Extract to read
────────

Making Book Groupings
For all book groupings – although you want variety – when you place books next to each other keep the colors balanced and somewhat complementary.
Books on Their Sides
Cut the 6” background strip into three ~13” long strips (set aside one strip for the Picture Frame block below). Choose 3 - 5 book/background units and arrange them with the “tallest” book on the bottom – you can have them stack to the left or right. Your stack should measure at least 5” high – if shorter add another book. Sew the book stack and a background strip together. Trim off the ends of the group to even up the edges. Repeat, stacking the books in the opposite direction. You now have your first two grouped book blocks.
Cut a 12” length from the 5” “Slice and Dice” background strip. Cut this 12” x 5” piece from corner to corner from upper left to bottom right.
Select two books of complementary colors. Keeping the book/background units intact – trim the background on the top of each unit to 3.25”. Trim one book to 8.5” x 1.5”. Trim the other book to 9” x 2”.
From the 5” “Slice and Dice” background strip cut one 2” x 2” piece and one 2” x 1.5” piece. Sew these pieces to the bottom of the books. Press toward the background and trim.
Place the fatter, taller book toward the left half of the block.
Place the thinner, shorter book on the right half of the block.

────────

Goal of the exercise
Please continue the quilting instructions for book groupings from where they stop.

Coordinates of named joints
────────

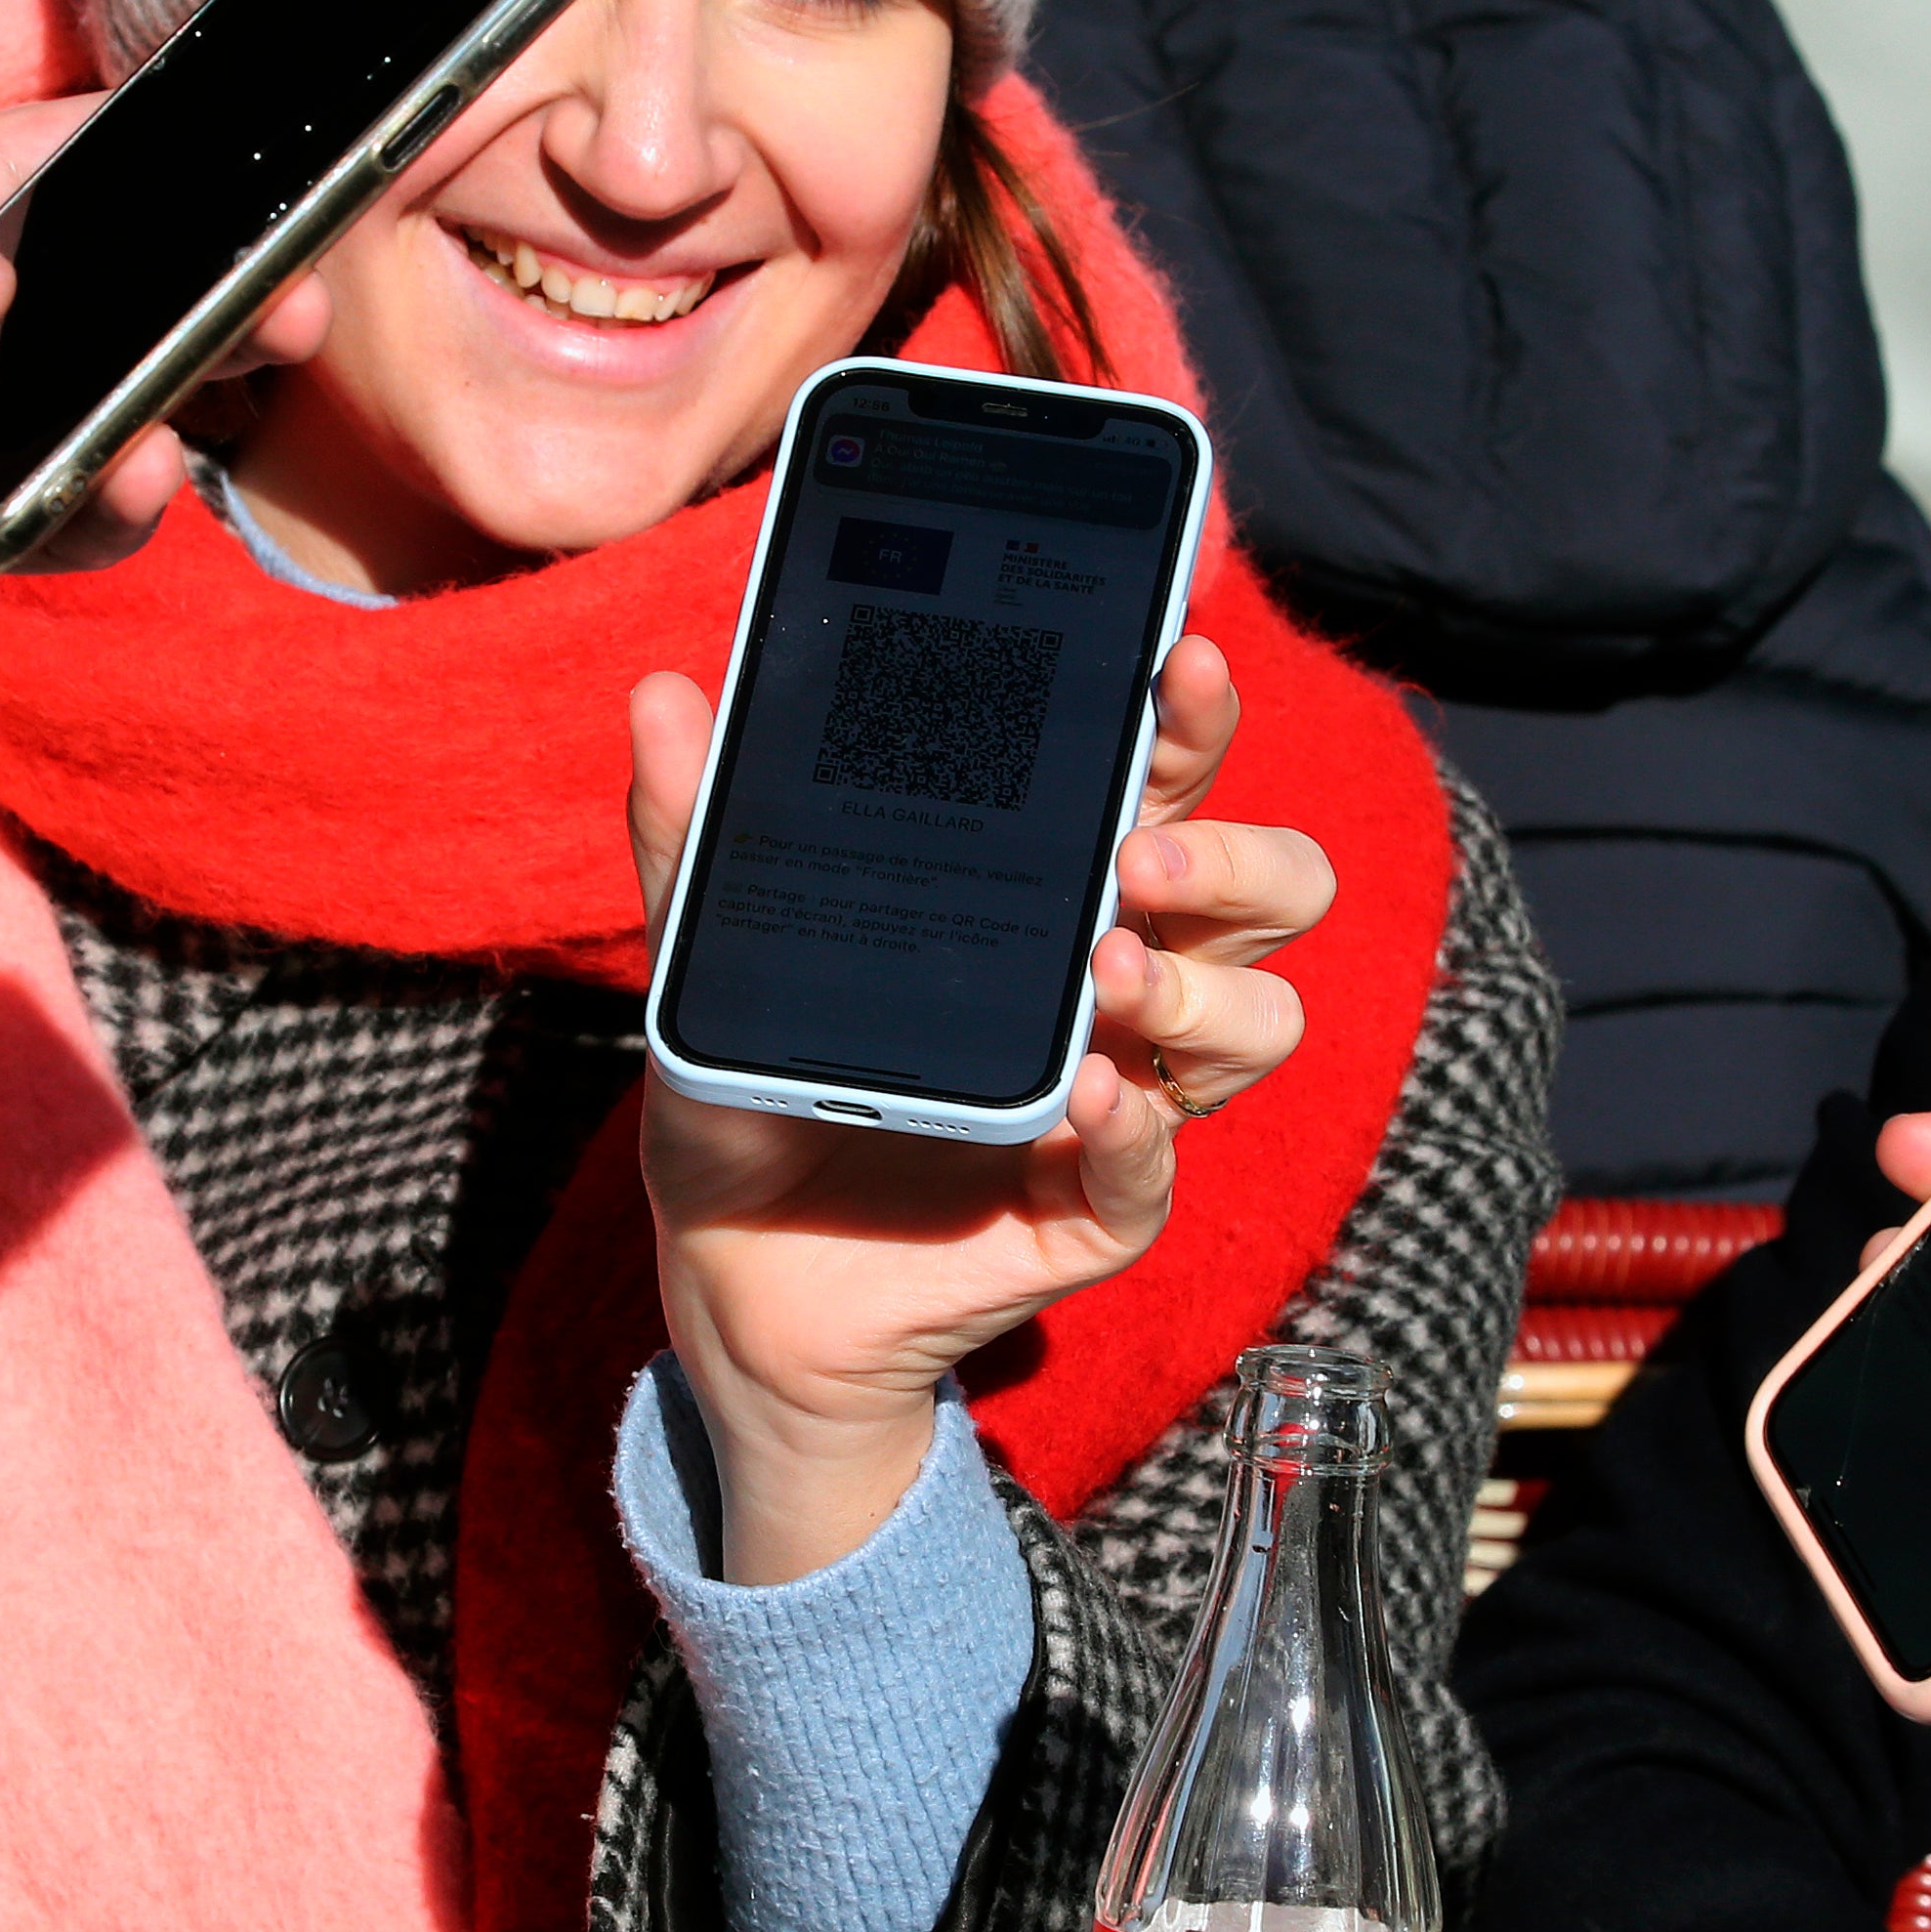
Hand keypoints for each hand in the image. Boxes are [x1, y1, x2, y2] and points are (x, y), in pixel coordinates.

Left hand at [624, 636, 1330, 1583]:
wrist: (725, 1272)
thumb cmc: (752, 1091)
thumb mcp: (714, 959)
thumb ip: (698, 836)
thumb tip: (661, 698)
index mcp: (1048, 889)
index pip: (1162, 780)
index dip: (1193, 717)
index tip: (1179, 659)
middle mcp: (1113, 980)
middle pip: (1269, 893)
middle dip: (1236, 857)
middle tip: (1140, 856)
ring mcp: (1118, 1097)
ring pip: (1260, 1024)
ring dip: (1202, 990)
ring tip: (1107, 970)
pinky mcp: (1091, 1210)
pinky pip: (1155, 1172)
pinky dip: (1136, 1131)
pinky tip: (1087, 1097)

────────

Expected answer
For both halves – the book units and the hypotenuse (long side) of each of the triangles (handle carefully as this is a bias edge) are approximately the same length – center the book units on the center of the hypotenuse and sew together. Press seams toward the background triangle.
Take the two halves, offset the bottom of the books with the right, thinner book lower by ½” and sew the two halves together.
Press the seam open.
Trim the sides and bottom of the block so that the block is a rectangle (~ 6.5” by 10.5”) and the four corners (marked with circles) are ¼” from the edges of the block (a square ruler really helps here). Trim the top of the block so the edges are even.
On the top of the stack of books, appliqué any knick-knacks you desire. You can also add a strip of background fabric between books to give you more places for your knick-knacks. Again, make choices to match your taste (and/or real bookcases) and have fun.
Place two pieces of 4.5” x 5.5” frame fabric right sides together. With a disappearing ink pen draw a line 1” from each edge. Use a quarter or bottle cap to round the inside corners. Using a smaller stitch length, sew around the oblong shape that you have drawn. (A smaller stitch will make turning the corners easier.)
Cut out the center, trim to 0.125” (very close) to the sewn line. Clip into the rounded corners to just before the seam line. Turn right sides out by passing one side through the center to the back and press.
Using a very scant ¼” seam, sew frame along the outside edges to the wrong side of a scrap 4.5” x 5.5” of book or background fabric (this will be what is seen if you don’t have a picture in the frame).
Clip the points off the corners. Turn picture frame right side out (by passing through the center of the frame) and press. Pin the frame – do not sew – to the 6” x 13” background strip (reserved from the “Books on Their Sides” blocks). You will appliqué the picture frame to your quilt top *after* you have quilted your quilt (otherwise, you can’t put a picture into the frame).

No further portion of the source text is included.